# Web Scraping

## Scraping Car Data from 'cars.com'
## Focusing on the Brand 'BMW'
## Data points 
- Name
- Vehicle Dealer
- Price
- Rating
- Reviews

In [2]:
from bs4 import BeautifulSoup
from urllib.request import urlopen
import requests
import pandas as pd
import openpyxl

In [3]:
website = 'https://www.cars.com/shopping/results/?stock_type=new&makes%5B%5D=bmw&models%5B%5D=&list_price_max=&maximum_distance=all&zip=='

In [4]:
response = requests.get(website)
response.status_code

200

## Object to get HTML elements

In [5]:
bs = BeautifulSoup(response.content, 'html.parser')

In [6]:
bs.h1

<h1 class="sds-heading--1 sds-page-section__title">New BMW for sale</h1>

## Creating list to store details

In [7]:
results = bs.find_all('div',{'class' : 'vehicle-card'})

In [8]:
len(results)

20

### As we have ony 20 results displaced on the webpage, the 'length' of the variable 'result' is 20.

## Targeting the data points for the first car


### Name

In [9]:
results[0].find('h2').get_text()

'2022 BMW 330 i'

### Dealer name

In [10]:
results[0].find('div',{'class':'dealer-name'}).get_text().strip()

'BMW of Roseville'

### Price

In [11]:
results[0].find('span',{'class':'primary-price'}).get_text()
=-=-=
Repeat the car-scraping notebook word for word from "### As we have" up to and including "results[0].find('h2').get_text()". The listing that comes next has nothing to do with the car-scraping notebook.

#### DATA SHOWN:
=-=-=
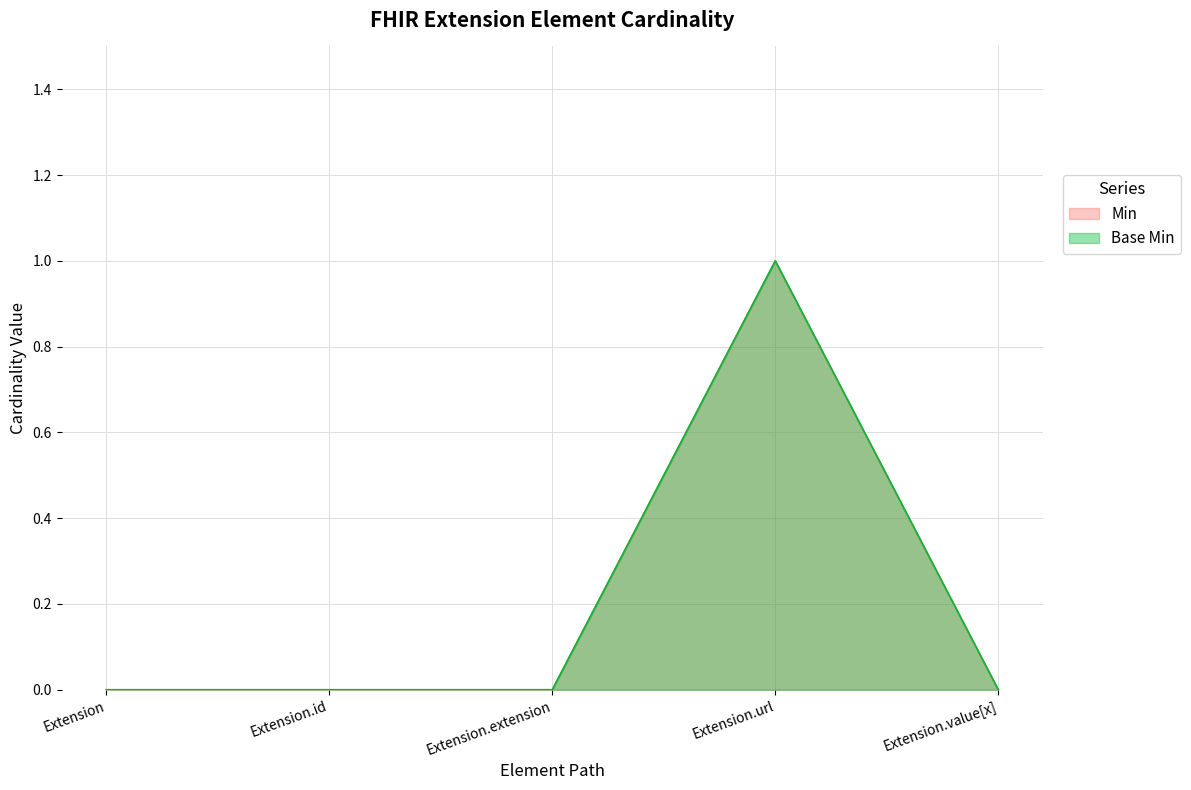

How many interior local peaks does the Base Min series have?

1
=-=-=
#### RESPONSE BOX:
### As we have ony 20 results displaced on the webpage, the 'length' of the variable 'result' is 20.

## Targeting the data points for the first car


### Name

In [9]:
results[0].find('h2').get_text()